Forgive the bump. First saw this tonight after Mr. Rilch found out I’d never seen it. Understood it. Didn’t like it.
Didn’t have a problem with the time travel/paradox stuff; I don’t need to understand every aspect of it to get the gist. But, any film where I realize that the main character is going die, and I say “Oh, thank Og,” is not something I want to see again. Not saying that Donnie was annoying or I wanted him to die, but I’d rather have Gretchen live. She was the only character I cared much about. And I think it’s been a while since I saw a senseless death in a movie, so I was glad it ended up not happening after all. I didn’t dislike Donnie, but I’m not a big fan of the brooding-preppy-misfit-who’s-smarter-than-all-those-donkey-excavations archetype. I’d rather hang out with Napoleon Dynamite, and that’s no joke.
Also, I kind of felt bad for the teacher who was a Cunningham groupie. It seemed to me that she got drawn into his BS because she had no control over her life…and her obsession only made everything worse for her. That’s not mitigated by her getting Barrymore fired, incidentally, because I didn’t like her much either. I did like it that she (Barrymore) was flawed and not the saintly liberal teacher, but that just makes her someone I wouldn’t like IRL, so I wasn’t terribly upset on her behalf.
I feel manipulated right now, actually, being compelled like this to look up threads about the movie and then post my impressions. The underlying theme of time travel/parallel universes/whatever was okay, but the surface themes of preppy angst and evil in a supposedly idyllic community are ones I normally avoid. The brutality in and pessimism of the film hurt my enjoyment of the paranormal aspects, much the same way that the brutality in Untamed Heart hurt my enjoyment of that film’s love story.
So I’ve seen it. I’m not sorry I’ve seen it, only because now I can understand any references to it, and now I know what all the fuss is about. But there’s no one scene that I found enjoyable, and I’m not crazy about the Gyllenhall sibs. I was glad when it was over, not because I thought it was bad, but because there’d been a payoff and I understood it and that was that.

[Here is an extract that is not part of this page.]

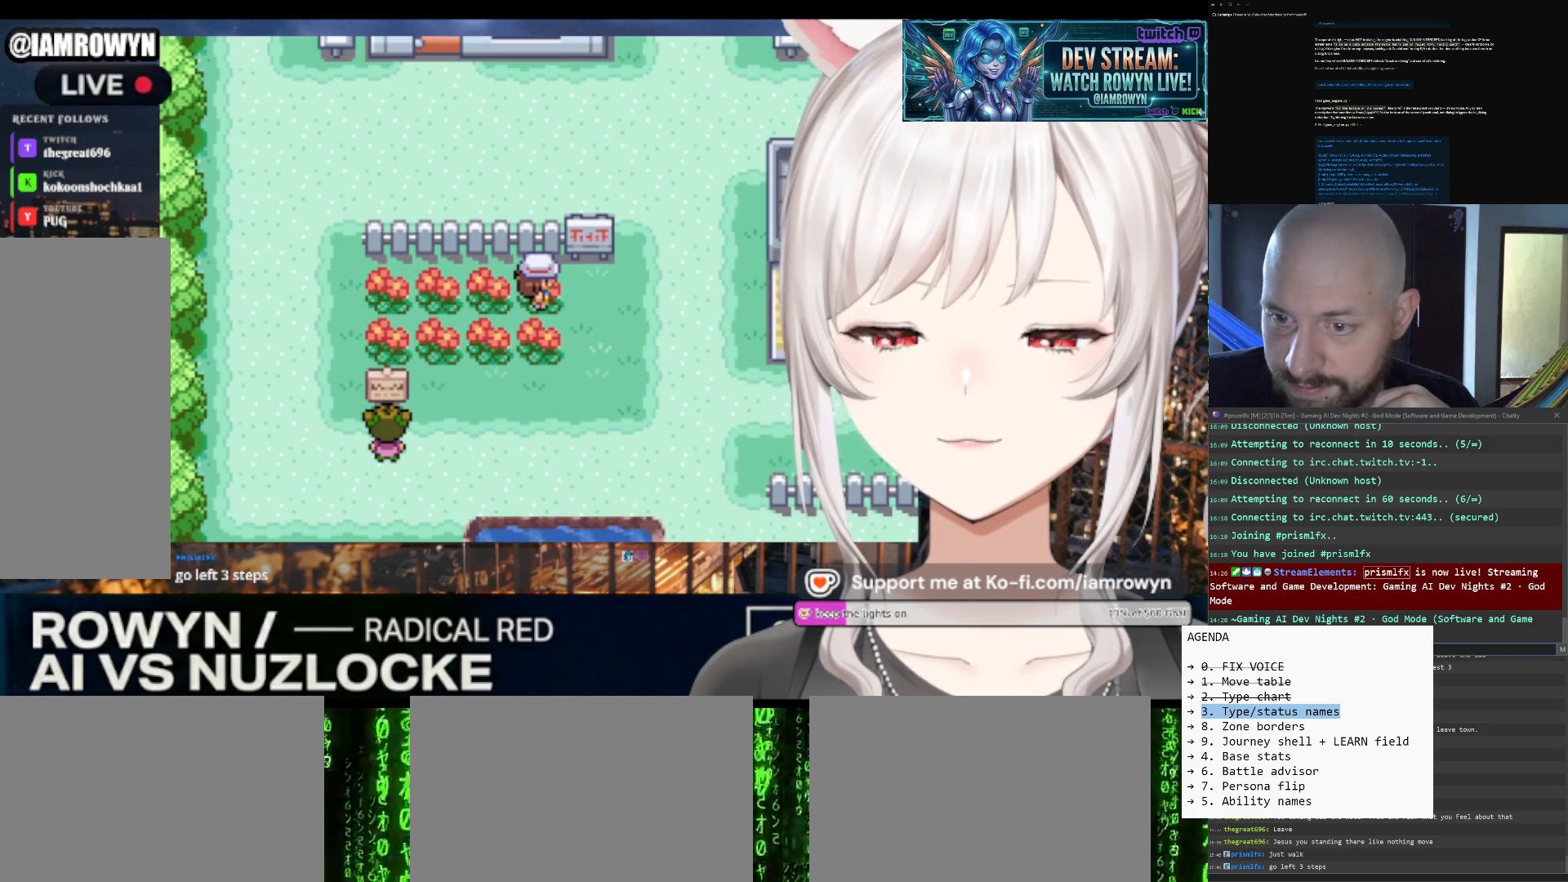
{"buttons": ["DPAD_RIGHT"], "events": []}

Now I’ll have to clear my brain before I watch A Raisin in the Sun, which I was recording on one machine while watching DD on another.

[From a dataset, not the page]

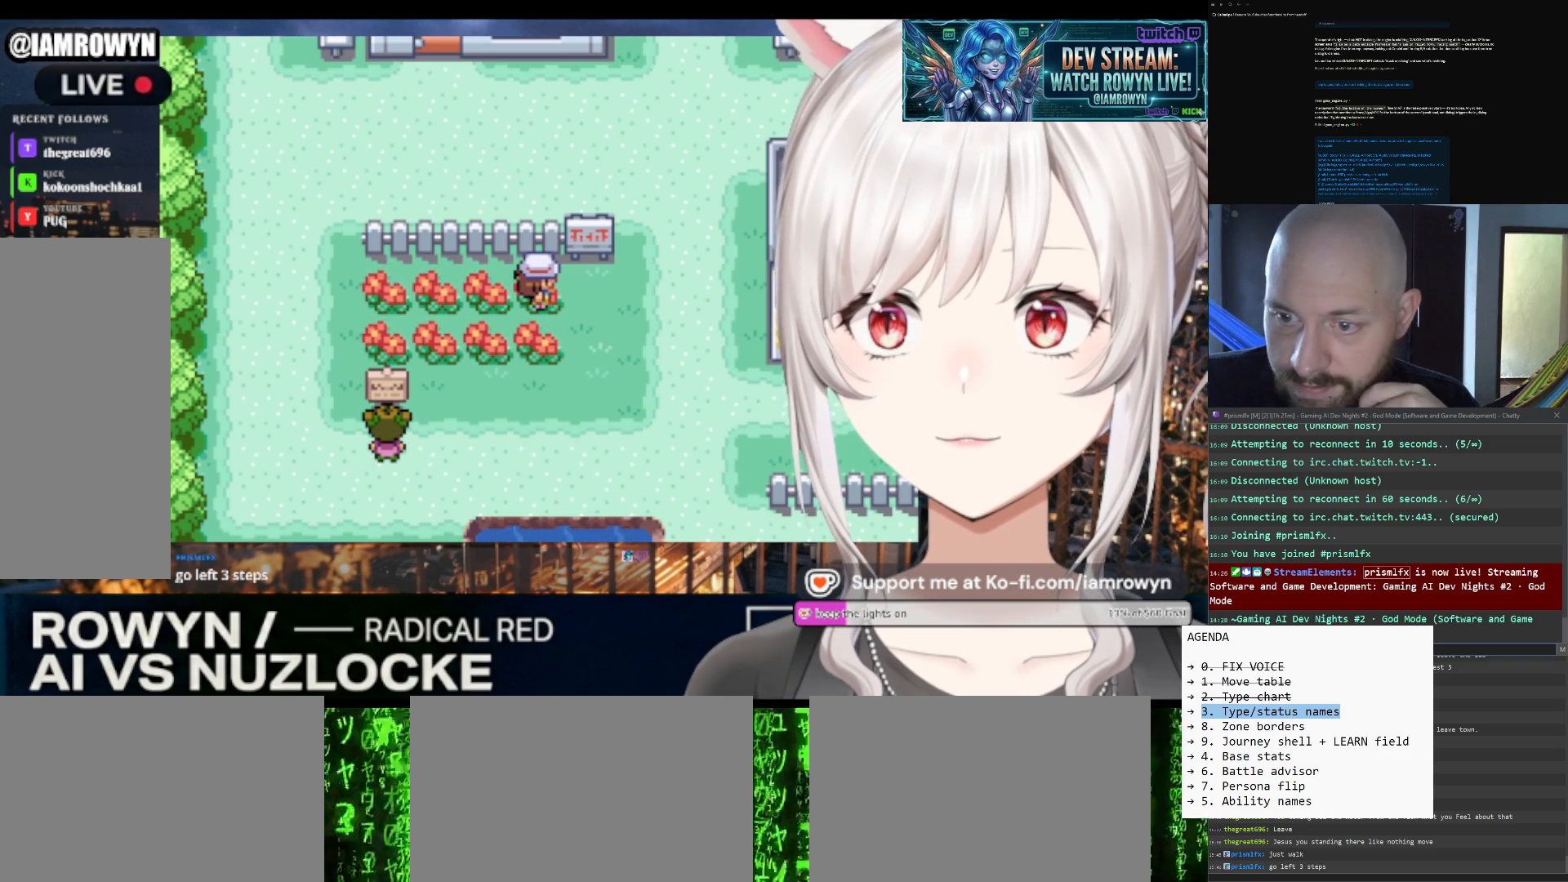
{"buttons": ["DPAD_RIGHT"], "events": []}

Also, about that commentary. Didn’t listen to it, but based on seemingly everyone concluding that the director doesn’t understand his own film, I’m thinking it must be one of two things. Either he cribbed the story from someone else and therefore can’t explain it (unlikely, because he’d have been sued by now and we’d have heard about it), or he did write it, but he just really, really sucks at explaining it. Some people write better than they talk, and he could have the same understanding of the film that the majority does, while lacking the capacity to convey it.